Copy the lines in the items below, from the line containing "phylum: Basidiomycota" through the line containing "scientific name: Bolbitius titubans", and reproduce them without any changes.
^^^^
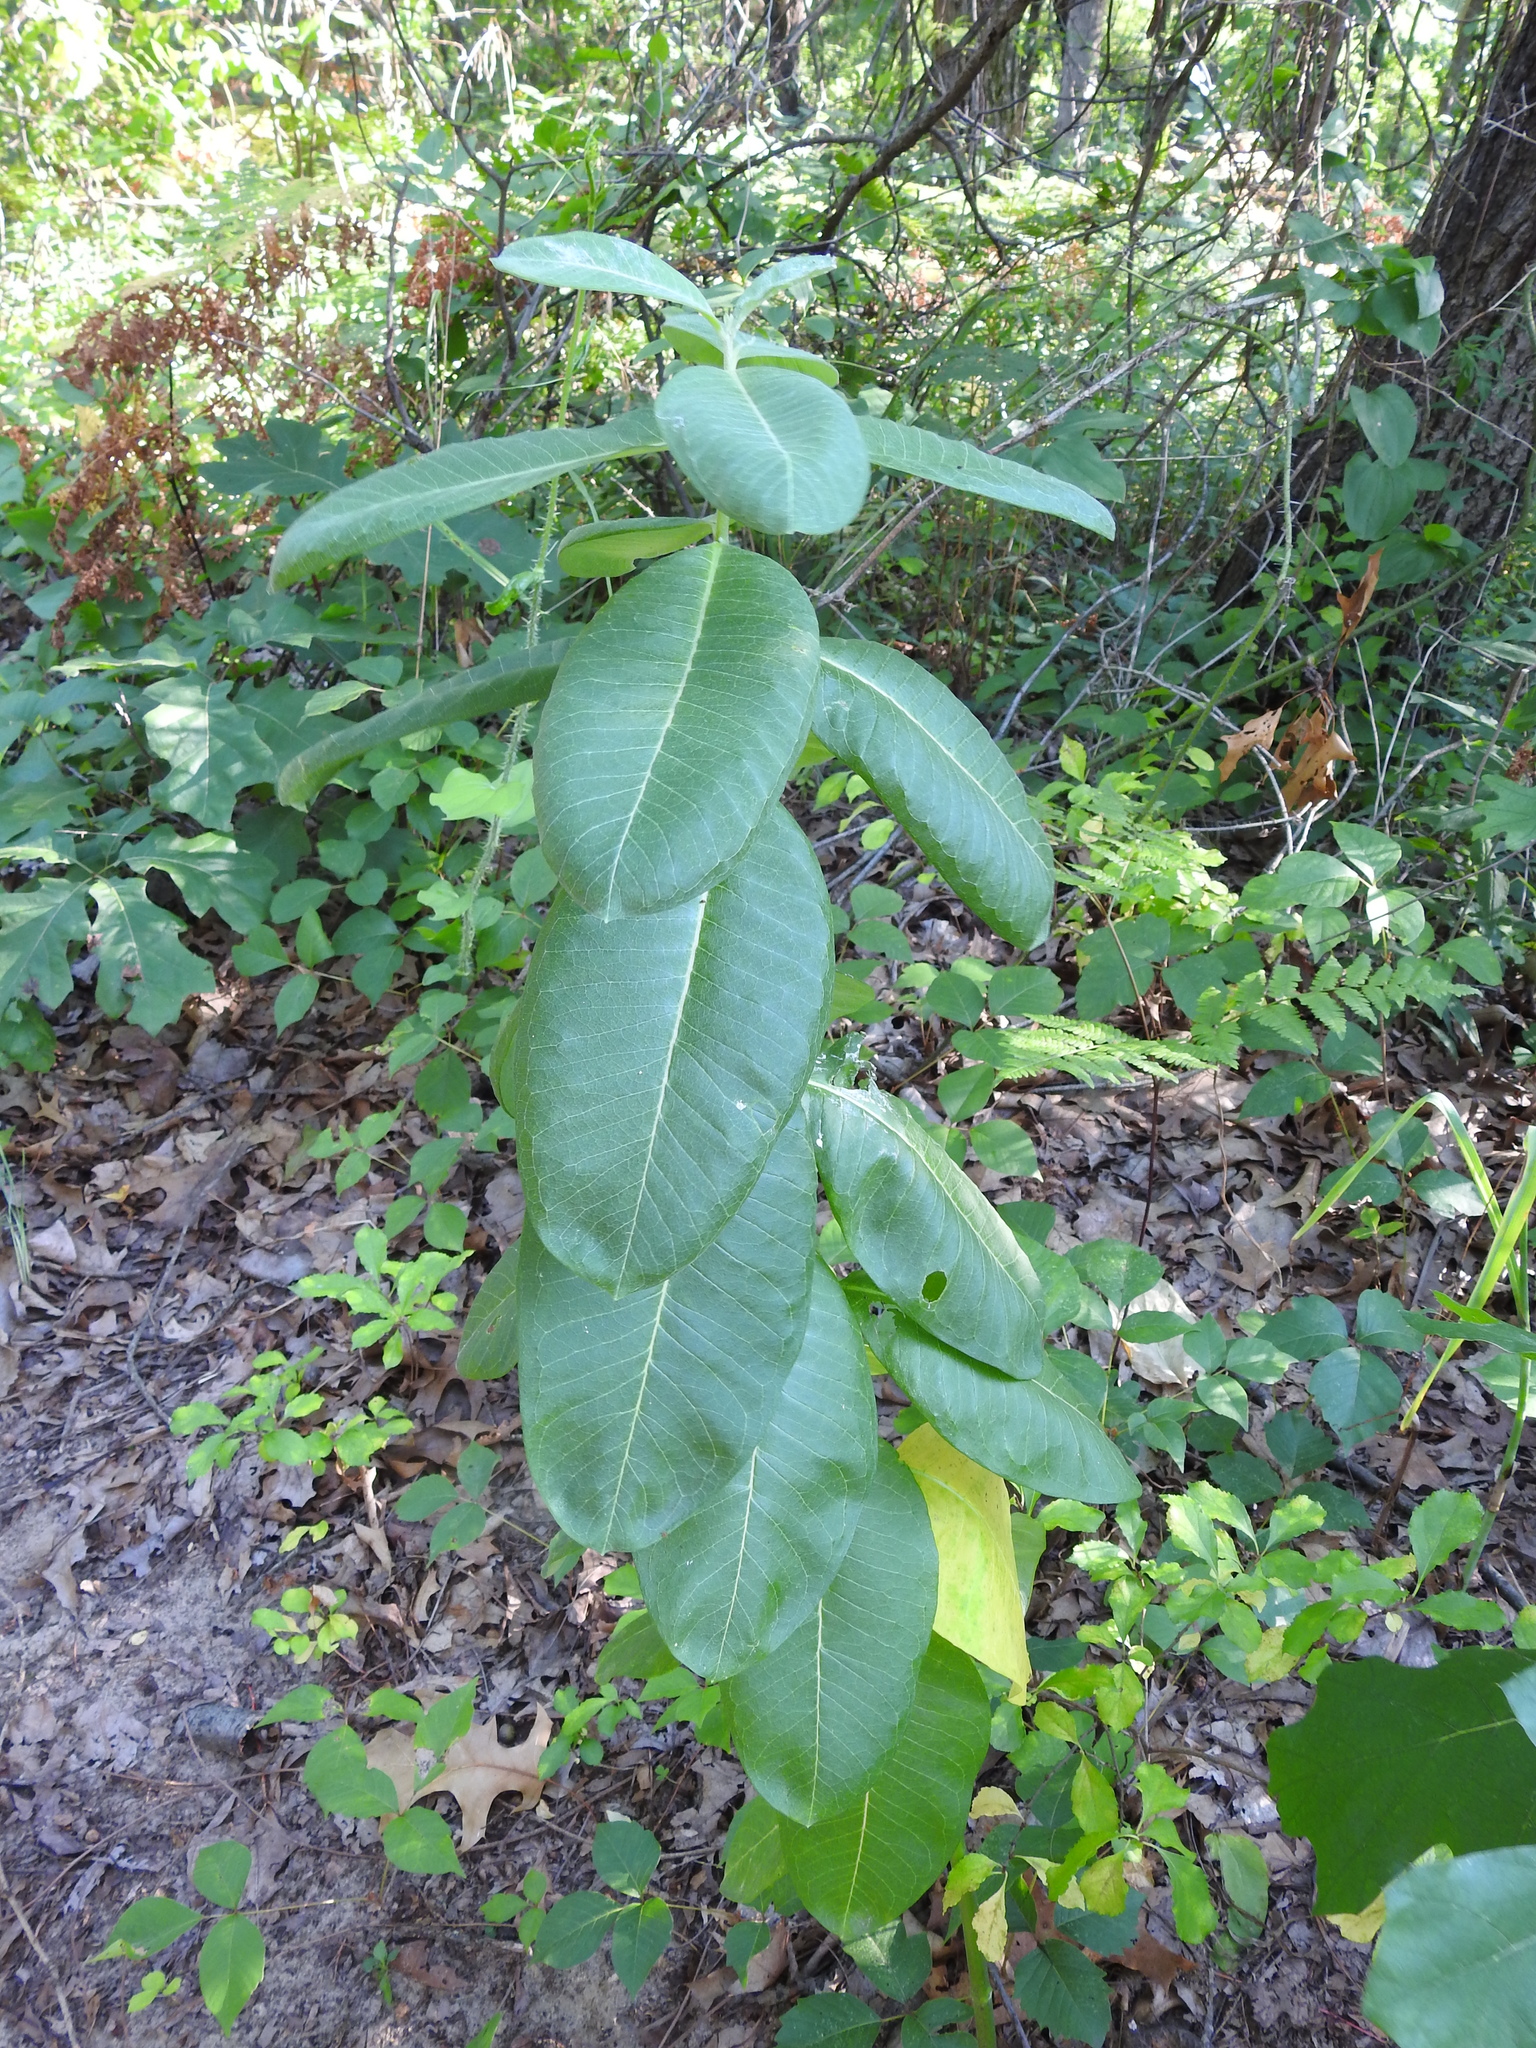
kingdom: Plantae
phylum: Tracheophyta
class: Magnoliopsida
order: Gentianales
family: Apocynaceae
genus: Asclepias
^^^^
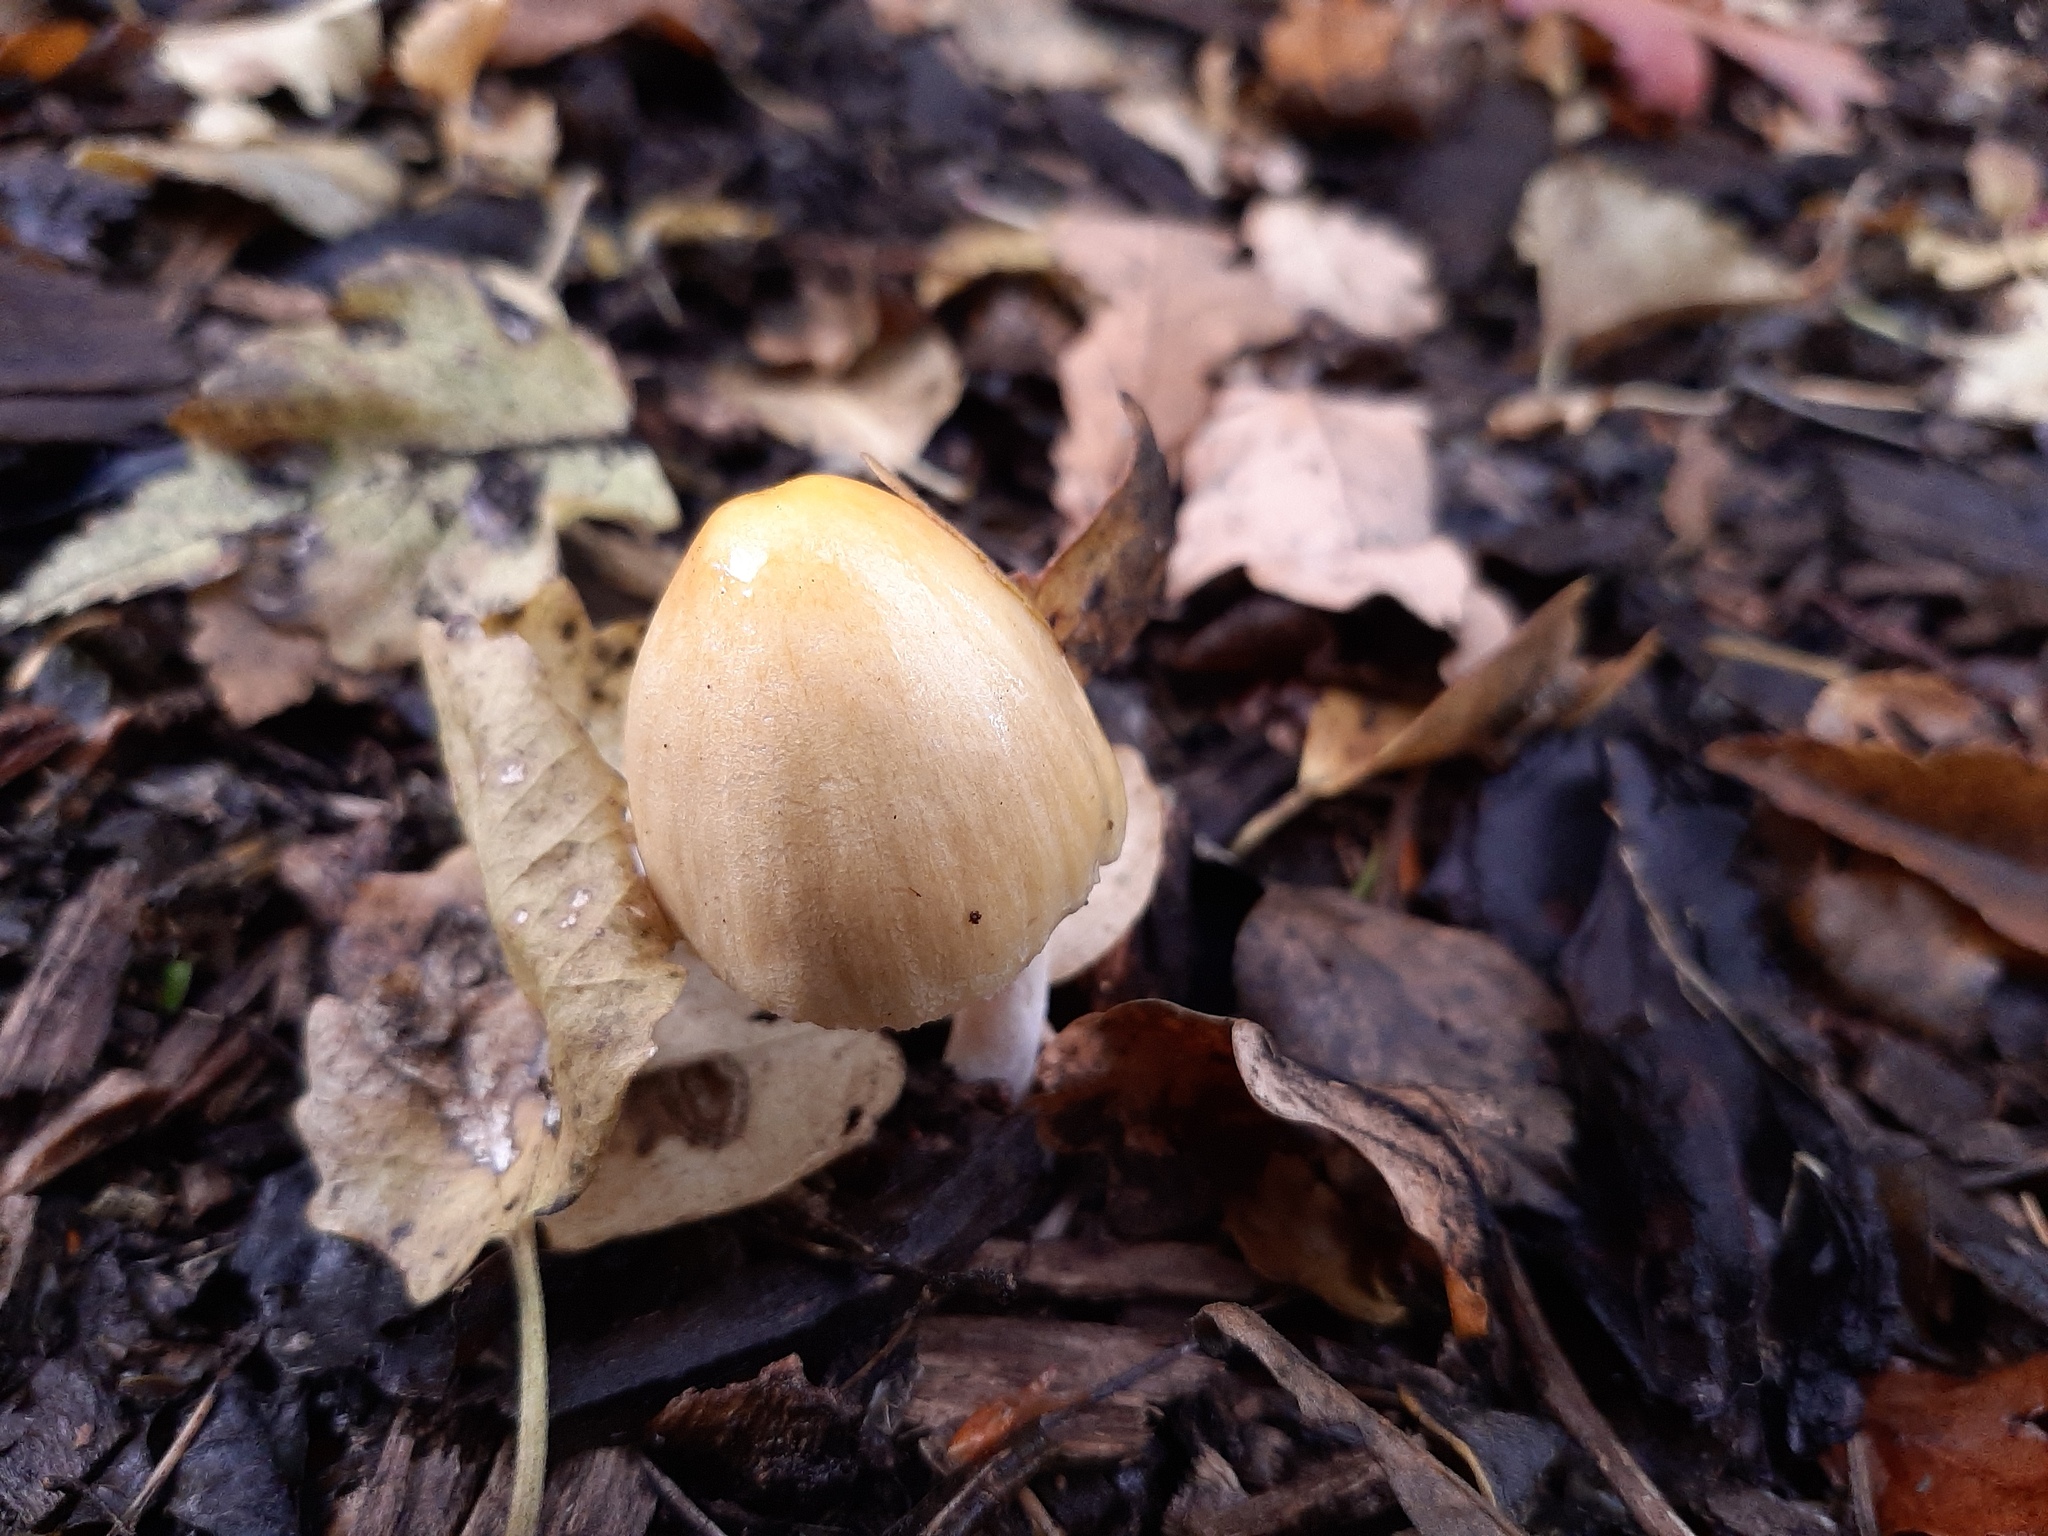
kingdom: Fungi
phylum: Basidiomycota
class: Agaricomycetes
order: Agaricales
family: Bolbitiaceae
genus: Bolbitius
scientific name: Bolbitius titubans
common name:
^^^^
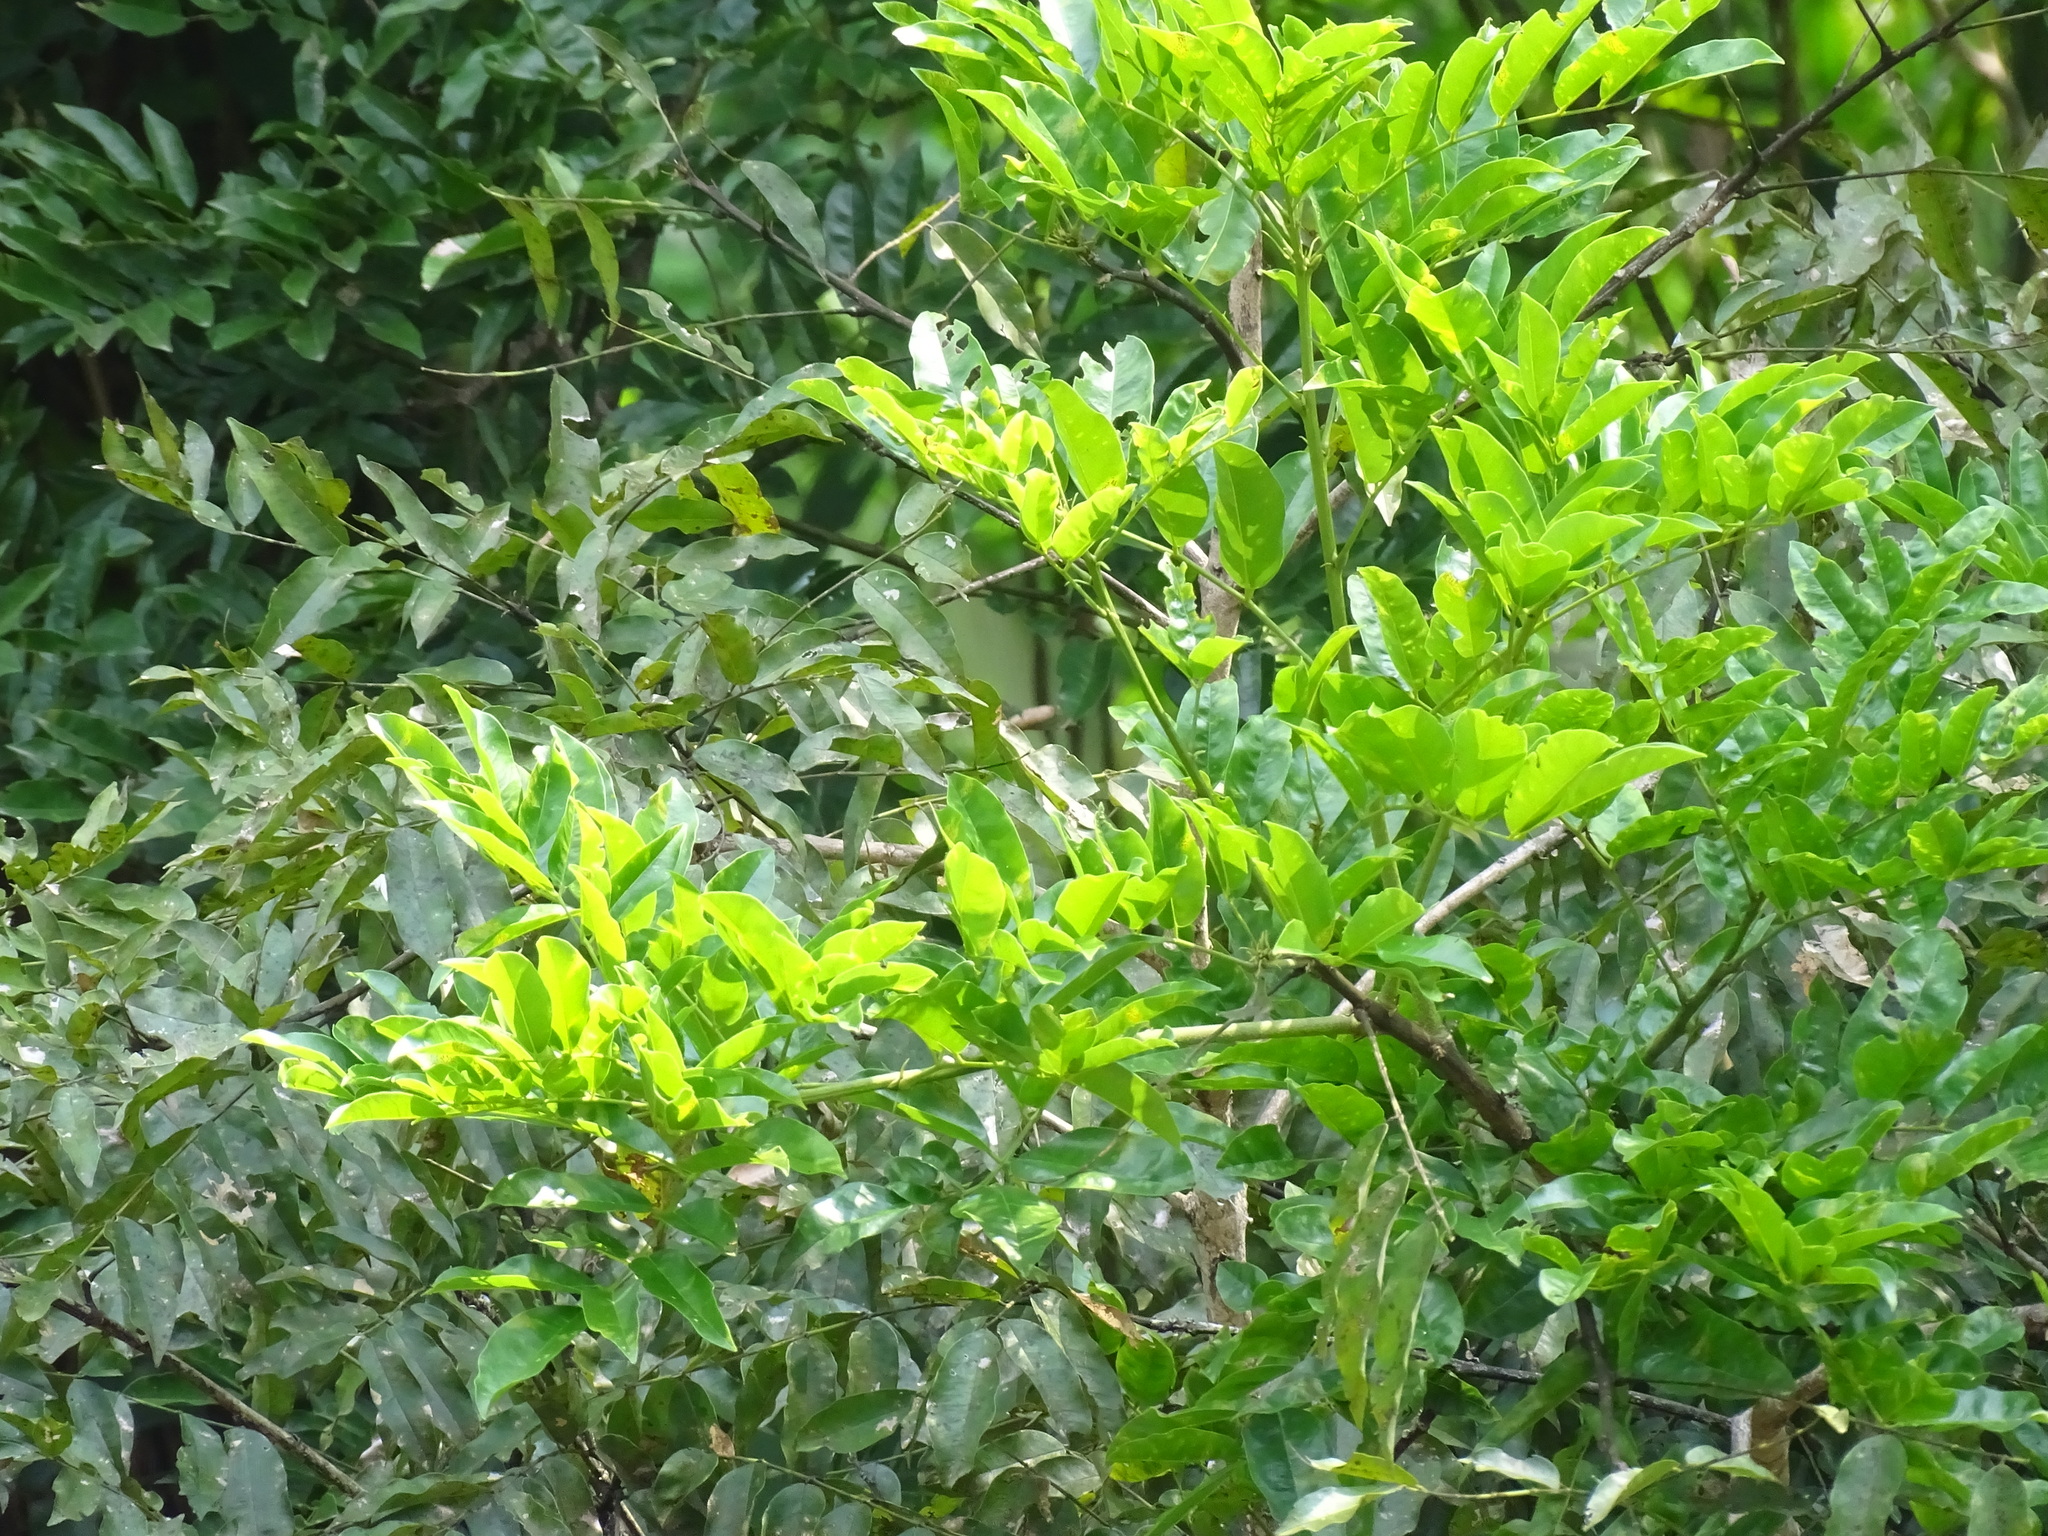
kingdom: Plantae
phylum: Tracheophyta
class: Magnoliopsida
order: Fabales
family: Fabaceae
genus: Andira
^^^^
(Result for this task)
phylum: Basidiomycota
class: Agaricomycetes
order: Agaricales
family: Bolbitiaceae
genus: Bolbitius
scientific name: Bolbitius titubans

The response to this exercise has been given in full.